- _Brief_: Restate word for word the lines of the entries below, starting with the line that holds "right shoulder: (283, 173)" and ending with the line that holds "right wrist: (298, 268)", and no others.

(Stored data entries)
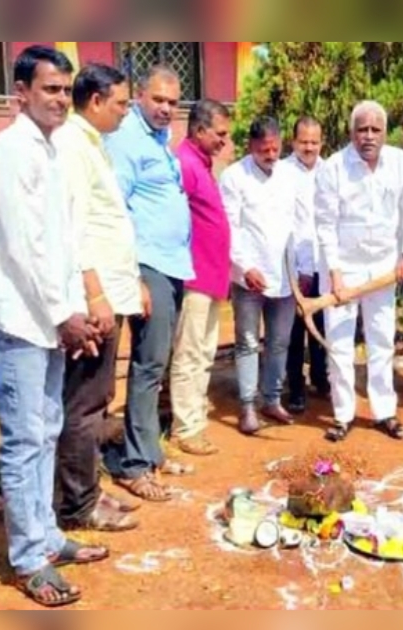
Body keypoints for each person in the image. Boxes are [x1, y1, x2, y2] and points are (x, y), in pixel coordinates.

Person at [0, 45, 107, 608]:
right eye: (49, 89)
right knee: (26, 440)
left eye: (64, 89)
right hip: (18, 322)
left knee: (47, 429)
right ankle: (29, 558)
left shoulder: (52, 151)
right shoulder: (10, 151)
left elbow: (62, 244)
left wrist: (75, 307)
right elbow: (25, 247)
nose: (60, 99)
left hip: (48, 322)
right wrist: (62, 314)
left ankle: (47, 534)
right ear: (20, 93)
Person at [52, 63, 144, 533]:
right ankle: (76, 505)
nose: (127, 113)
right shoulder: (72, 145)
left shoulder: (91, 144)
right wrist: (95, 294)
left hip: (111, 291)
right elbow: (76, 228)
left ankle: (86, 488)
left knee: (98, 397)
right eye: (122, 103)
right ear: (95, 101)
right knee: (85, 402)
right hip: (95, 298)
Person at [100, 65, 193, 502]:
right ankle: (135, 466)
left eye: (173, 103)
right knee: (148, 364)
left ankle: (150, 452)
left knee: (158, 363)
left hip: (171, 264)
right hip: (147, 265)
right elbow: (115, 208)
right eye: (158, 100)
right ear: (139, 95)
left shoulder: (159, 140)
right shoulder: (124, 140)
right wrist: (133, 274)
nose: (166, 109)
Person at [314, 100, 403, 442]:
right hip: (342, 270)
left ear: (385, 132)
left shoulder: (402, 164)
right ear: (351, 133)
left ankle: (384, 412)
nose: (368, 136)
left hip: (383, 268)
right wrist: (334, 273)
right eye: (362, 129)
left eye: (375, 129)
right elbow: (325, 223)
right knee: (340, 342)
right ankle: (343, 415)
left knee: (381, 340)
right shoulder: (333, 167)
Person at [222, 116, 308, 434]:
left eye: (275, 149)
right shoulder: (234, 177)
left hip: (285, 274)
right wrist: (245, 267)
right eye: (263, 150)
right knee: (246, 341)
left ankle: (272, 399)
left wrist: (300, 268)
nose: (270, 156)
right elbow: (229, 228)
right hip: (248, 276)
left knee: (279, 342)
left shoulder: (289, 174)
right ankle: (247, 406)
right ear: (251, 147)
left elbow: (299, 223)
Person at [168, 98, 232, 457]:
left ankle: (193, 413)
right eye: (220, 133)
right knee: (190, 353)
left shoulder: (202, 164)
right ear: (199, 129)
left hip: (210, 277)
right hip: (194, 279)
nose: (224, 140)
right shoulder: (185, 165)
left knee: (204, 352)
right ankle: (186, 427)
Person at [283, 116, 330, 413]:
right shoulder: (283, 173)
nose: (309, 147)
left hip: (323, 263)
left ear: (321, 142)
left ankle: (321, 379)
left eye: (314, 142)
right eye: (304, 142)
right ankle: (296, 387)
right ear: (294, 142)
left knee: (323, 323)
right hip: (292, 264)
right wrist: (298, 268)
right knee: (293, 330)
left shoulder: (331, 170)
---
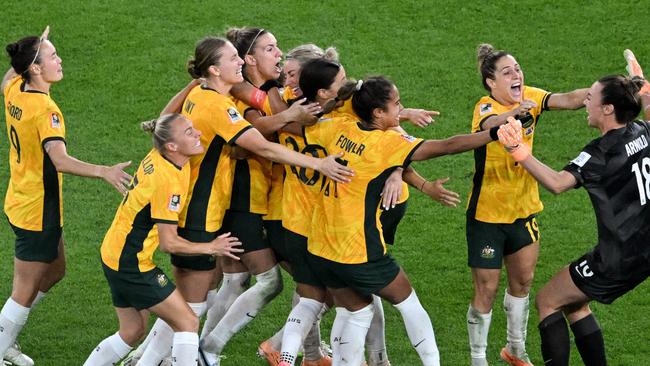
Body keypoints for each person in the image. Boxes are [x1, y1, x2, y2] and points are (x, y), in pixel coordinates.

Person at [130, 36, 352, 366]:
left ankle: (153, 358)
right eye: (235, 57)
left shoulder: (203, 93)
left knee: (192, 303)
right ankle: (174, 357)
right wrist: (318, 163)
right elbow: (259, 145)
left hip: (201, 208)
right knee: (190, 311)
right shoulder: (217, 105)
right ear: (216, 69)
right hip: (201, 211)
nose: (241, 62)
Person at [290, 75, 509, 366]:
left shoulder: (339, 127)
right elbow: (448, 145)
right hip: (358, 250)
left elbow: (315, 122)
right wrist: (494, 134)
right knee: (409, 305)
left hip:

- _Answer section_:
right shoulder: (283, 173)
nose: (309, 147)
left hip: (323, 263)
left ear: (321, 142)
left ankle: (321, 379)
left eye: (314, 142)
right eye: (304, 142)
right ankle: (296, 387)
right ear: (294, 142)
left knee: (323, 323)
right hip: (292, 264)
right wrist: (298, 268)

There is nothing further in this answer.